Department of Surgery, National Taiwan University Hospital, National Taiwan University, College of Medicine, Taipei, Taiwan.
J Vasc Surg. 2011 Oct;54(4):972-8. doi: 10.1016/j.jvs.2011.04.024. Epub 2011 Jul 29.
Infected aneurysm of the suprarenal abdominal aorta is rare and can be fatal without surgery. There have been only sporadic case reports or small case series. We review our experience with 14 patients over 13 years.

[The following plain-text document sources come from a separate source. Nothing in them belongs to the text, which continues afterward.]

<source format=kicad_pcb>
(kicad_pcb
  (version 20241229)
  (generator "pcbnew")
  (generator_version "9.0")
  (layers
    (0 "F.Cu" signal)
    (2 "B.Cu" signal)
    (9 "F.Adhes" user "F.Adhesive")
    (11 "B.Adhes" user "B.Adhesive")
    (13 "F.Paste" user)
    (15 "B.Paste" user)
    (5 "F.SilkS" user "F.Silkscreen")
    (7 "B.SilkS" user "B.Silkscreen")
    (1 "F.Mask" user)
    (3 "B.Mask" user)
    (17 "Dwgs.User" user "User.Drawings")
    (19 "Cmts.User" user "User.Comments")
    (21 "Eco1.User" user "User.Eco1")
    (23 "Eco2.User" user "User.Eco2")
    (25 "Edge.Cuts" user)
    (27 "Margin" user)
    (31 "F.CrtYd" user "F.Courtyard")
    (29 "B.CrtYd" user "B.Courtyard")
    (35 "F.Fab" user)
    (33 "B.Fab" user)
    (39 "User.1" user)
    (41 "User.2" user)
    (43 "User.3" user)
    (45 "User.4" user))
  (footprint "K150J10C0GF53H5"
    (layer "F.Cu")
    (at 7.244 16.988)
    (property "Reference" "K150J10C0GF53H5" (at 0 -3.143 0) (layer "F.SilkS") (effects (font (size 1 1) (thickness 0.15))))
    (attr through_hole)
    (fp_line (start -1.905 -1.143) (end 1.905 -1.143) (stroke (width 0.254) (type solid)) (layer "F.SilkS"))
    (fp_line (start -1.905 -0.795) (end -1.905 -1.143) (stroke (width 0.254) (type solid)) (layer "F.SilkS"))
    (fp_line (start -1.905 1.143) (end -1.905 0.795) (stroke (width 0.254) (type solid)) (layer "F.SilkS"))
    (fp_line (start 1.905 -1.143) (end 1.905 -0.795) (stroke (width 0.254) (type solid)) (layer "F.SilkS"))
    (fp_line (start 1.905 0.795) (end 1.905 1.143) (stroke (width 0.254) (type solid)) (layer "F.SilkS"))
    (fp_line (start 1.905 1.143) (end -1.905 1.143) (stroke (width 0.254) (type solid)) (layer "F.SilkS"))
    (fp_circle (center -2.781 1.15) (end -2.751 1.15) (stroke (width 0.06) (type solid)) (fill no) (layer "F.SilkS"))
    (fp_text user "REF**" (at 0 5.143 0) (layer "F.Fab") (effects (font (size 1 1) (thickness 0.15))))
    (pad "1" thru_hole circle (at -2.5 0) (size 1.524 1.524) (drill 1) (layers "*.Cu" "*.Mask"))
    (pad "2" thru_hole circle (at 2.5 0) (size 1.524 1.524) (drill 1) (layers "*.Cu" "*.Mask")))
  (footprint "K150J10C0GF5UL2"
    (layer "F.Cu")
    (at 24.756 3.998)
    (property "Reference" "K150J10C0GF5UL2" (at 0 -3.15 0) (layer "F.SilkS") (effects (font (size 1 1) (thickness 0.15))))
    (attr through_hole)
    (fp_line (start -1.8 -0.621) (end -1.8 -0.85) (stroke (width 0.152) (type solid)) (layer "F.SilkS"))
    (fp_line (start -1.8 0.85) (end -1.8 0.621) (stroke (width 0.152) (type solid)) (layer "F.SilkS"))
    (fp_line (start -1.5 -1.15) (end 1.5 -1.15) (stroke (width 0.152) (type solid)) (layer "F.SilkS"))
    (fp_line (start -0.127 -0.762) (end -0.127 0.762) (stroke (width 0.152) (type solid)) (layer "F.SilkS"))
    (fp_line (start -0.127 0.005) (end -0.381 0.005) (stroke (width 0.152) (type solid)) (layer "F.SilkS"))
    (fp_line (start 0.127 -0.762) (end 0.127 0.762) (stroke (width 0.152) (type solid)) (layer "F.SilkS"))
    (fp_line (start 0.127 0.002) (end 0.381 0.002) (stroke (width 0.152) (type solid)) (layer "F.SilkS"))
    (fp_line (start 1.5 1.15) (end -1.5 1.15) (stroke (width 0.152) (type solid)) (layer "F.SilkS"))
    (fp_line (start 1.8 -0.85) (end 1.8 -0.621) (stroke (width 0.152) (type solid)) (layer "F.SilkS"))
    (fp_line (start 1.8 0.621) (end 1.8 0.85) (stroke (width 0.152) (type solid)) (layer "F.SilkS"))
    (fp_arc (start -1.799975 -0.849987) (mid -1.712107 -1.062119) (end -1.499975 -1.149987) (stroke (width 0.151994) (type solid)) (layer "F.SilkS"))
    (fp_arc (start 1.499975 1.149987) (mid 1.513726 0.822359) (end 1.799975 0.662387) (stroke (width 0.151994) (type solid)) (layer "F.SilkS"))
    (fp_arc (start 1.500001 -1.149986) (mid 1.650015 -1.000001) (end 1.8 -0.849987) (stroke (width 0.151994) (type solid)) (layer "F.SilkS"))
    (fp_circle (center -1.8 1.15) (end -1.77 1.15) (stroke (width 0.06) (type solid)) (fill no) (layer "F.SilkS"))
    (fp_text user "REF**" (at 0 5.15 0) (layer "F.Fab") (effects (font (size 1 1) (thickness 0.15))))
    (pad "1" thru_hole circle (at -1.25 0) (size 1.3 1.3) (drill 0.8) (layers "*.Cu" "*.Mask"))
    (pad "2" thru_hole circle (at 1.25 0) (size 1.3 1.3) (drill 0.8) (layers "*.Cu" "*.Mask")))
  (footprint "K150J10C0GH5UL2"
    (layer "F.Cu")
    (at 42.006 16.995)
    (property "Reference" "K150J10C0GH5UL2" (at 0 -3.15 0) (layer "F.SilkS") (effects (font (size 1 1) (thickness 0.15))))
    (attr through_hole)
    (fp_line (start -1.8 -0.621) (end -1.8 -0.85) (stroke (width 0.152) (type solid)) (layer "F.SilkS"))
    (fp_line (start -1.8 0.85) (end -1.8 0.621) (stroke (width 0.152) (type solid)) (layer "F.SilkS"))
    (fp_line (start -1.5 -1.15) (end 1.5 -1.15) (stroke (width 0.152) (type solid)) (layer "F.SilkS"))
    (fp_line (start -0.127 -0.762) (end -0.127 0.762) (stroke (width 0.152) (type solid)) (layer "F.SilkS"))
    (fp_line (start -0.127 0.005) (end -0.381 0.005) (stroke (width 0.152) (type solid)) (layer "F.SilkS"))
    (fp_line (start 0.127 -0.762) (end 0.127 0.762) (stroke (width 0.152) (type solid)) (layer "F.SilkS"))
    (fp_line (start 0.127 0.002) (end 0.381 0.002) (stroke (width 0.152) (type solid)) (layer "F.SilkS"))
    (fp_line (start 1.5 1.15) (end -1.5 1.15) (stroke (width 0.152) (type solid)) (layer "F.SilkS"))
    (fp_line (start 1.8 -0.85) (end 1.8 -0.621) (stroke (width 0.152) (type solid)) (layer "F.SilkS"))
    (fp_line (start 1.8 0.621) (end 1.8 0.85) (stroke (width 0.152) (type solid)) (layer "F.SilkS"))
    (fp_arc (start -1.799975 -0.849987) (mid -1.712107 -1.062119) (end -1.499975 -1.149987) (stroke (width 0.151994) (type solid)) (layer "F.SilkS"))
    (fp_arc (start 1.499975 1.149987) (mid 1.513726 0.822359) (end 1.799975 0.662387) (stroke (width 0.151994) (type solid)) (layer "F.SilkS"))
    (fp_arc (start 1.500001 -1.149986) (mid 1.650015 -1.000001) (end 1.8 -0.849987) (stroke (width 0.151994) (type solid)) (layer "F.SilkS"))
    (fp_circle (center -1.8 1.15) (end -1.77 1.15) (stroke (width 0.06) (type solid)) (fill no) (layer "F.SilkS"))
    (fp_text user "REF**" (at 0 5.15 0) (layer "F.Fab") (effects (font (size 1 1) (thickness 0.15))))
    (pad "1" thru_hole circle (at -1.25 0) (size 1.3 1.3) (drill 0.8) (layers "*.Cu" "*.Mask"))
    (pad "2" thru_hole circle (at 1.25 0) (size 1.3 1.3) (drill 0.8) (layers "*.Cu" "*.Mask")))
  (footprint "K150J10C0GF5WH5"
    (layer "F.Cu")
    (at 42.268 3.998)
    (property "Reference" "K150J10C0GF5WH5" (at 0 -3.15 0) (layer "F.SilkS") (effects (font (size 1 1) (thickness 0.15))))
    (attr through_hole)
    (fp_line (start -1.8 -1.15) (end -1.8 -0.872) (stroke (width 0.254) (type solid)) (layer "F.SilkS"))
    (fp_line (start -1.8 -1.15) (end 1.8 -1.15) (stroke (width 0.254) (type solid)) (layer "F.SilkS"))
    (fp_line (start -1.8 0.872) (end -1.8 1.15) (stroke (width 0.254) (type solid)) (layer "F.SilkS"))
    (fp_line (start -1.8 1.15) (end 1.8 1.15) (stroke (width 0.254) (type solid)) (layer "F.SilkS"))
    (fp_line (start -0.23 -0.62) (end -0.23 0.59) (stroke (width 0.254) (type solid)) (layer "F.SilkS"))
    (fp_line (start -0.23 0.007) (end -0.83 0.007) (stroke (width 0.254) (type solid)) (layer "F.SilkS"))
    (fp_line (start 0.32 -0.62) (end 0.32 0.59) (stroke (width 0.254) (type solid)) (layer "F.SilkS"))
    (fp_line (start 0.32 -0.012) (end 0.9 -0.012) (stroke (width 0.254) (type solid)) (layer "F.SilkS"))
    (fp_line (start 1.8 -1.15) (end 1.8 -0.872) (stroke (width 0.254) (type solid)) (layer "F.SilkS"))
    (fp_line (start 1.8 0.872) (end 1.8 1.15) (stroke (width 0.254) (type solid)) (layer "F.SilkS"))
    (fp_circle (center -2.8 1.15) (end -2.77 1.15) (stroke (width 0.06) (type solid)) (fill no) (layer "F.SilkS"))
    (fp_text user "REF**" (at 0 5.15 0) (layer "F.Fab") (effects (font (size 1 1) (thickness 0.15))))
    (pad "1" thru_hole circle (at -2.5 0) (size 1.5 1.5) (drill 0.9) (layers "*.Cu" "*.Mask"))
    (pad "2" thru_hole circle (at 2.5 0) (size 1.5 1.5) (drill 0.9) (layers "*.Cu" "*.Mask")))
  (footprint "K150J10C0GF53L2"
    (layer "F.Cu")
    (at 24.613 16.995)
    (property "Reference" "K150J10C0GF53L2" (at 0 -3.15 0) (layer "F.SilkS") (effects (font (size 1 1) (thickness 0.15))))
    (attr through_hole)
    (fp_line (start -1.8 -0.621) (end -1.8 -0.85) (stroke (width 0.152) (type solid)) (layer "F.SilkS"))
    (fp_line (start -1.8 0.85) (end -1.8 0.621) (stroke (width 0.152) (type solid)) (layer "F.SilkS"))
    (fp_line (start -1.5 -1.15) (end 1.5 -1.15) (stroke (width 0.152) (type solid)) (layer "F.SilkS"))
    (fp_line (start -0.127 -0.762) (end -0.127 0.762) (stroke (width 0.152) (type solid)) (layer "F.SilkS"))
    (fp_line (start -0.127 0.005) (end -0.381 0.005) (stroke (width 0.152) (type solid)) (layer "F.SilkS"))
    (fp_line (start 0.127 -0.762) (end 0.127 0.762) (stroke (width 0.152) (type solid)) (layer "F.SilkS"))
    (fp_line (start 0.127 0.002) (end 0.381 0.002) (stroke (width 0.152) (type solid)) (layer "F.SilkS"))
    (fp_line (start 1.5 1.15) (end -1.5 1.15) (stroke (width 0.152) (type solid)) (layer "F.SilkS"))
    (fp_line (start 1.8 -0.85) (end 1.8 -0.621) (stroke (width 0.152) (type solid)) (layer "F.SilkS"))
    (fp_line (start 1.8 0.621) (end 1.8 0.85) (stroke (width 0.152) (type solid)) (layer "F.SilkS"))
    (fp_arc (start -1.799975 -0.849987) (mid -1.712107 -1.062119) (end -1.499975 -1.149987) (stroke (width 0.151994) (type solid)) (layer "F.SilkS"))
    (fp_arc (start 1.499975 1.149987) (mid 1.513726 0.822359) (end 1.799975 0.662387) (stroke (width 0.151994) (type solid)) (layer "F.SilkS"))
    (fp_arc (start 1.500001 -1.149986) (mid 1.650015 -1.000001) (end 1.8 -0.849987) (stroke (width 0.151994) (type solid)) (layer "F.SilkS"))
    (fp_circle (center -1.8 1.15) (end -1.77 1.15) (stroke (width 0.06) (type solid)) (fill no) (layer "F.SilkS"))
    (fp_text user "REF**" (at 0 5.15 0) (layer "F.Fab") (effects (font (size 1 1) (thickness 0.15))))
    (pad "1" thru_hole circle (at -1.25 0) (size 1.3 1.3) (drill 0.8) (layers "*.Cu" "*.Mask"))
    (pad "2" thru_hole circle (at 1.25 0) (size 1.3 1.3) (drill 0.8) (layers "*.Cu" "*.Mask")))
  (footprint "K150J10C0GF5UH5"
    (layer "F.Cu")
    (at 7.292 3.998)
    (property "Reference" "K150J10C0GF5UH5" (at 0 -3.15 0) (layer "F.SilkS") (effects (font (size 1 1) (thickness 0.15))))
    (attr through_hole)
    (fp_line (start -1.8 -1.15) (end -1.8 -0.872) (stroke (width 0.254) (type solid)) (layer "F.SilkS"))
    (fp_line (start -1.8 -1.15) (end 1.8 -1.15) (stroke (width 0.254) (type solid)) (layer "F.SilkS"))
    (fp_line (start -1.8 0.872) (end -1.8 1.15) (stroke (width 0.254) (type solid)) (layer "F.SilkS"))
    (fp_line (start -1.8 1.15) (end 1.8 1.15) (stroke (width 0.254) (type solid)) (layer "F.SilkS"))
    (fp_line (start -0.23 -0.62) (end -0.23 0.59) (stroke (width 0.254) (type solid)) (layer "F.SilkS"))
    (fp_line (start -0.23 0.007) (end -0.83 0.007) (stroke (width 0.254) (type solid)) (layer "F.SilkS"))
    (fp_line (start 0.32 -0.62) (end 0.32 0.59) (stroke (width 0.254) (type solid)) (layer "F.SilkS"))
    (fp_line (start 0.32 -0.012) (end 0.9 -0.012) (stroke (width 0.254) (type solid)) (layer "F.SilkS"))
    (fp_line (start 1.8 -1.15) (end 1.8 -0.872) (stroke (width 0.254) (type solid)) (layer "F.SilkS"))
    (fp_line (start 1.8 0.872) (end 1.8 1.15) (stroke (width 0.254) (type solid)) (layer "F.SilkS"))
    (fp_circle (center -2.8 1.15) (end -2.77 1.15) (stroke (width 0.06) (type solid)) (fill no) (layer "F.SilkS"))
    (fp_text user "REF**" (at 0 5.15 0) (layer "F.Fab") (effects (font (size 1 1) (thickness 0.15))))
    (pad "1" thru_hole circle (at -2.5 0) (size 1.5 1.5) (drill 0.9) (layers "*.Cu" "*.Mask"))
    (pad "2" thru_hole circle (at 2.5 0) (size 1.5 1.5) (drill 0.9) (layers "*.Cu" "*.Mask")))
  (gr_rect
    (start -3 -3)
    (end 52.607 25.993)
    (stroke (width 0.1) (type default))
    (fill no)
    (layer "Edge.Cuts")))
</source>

Retrospective chart review.
Between 1997 and 2010, 14 cases of infected aneurysms of the suprarenal abdominal aorta were treated at our hospital. There were 11 men with median age of 75.5 years (range, 35-88). Of the 13 pathogens isolated, the most common responsible microorganism was nontyphoid Salmonella in eight (62%) followed by Staphylococcus aureus in three (23%) and Streptococcus in two patients (15%). At the first admission, six patients had medical treatment alone, five patients underwent early open in situ graft repair, and three patients underwent hybrid endovascular stenting and visceral debranching. Of the six medically treated patients, two patients died in the hospital because of aneurysm rupture, and two patients underwent late open in situ graft repair because of aneurysm progression or rupture. Of the five open surgically treated patients, one patient died in the hospital because of nosocomial sepsis, and four patients were alive without major postoperative complication. Of the three endovascularly treated patients, one patient died in the hospital because of intestinal ischemia, one patient died 6 months later because of postoperative complication, and one patient was alive with complications of paraplegia, renal failure, and permanent dialysis. The aneurysm-related mortality rate was 33% (2/6) in medical treatment alone, 20% (1/5) in open in situ grafting, and 67% (2/3) in hybrid endovascular stenting.
Infected aneurysm of the suprarenal abdominal aorta was rare. Nontyphoid Salmonella was the most common responsible microorganism. Open in situ graft repair remained a preferred and durable treatment strategy.
肾上腹主动脉感染性动脉瘤罕见,如不手术治疗可致命。仅有零星的病例报告或小病例系列。我们回顾了 13 年来 14 例患者的经验。
回顾性病历分析。
1997 年至 2010 年,我院收治了 14 例肾上腹主动脉感染性动脉瘤患者。男性 11 例,中位年龄 75.5 岁(范围 35-88 岁)。在分离出的 13 种病原体中,8 例(62%)最常见的致病微生物是非伤寒沙门氏菌,3 例(23%)为金黄色葡萄球菌,2 例(15%)为链球菌。首次入院时,6 例单独接受内科治疗,5 例早期行原位开放式移植修复,3 例行杂交血管内支架和内脏去分支术。在 6 例内科治疗患者中,2 例因动脉瘤破裂死亡,2 例因动脉瘤进展或破裂行晚期原位开放式移植修复。5 例开放式手术治疗患者中,1 例因院内脓毒症死亡,4 例患者无重大术后并发症存活。3 例血管内治疗患者中,1 例因肠缺血死亡,1 例术后 6 个月死亡,1 例因截瘫、肾衰竭和永久性透析并发症存活。单纯内科治疗的动脉瘤相关死亡率为 33%(2/6),原位开放式移植的死亡率为 20%(1/5),杂交血管内支架的死亡率为 67%(2/3)。
肾上腹主动脉感染性动脉瘤罕见,非伤寒沙门氏菌是最常见的致病微生物。开放式原位移植仍然是首选和持久的治疗策略。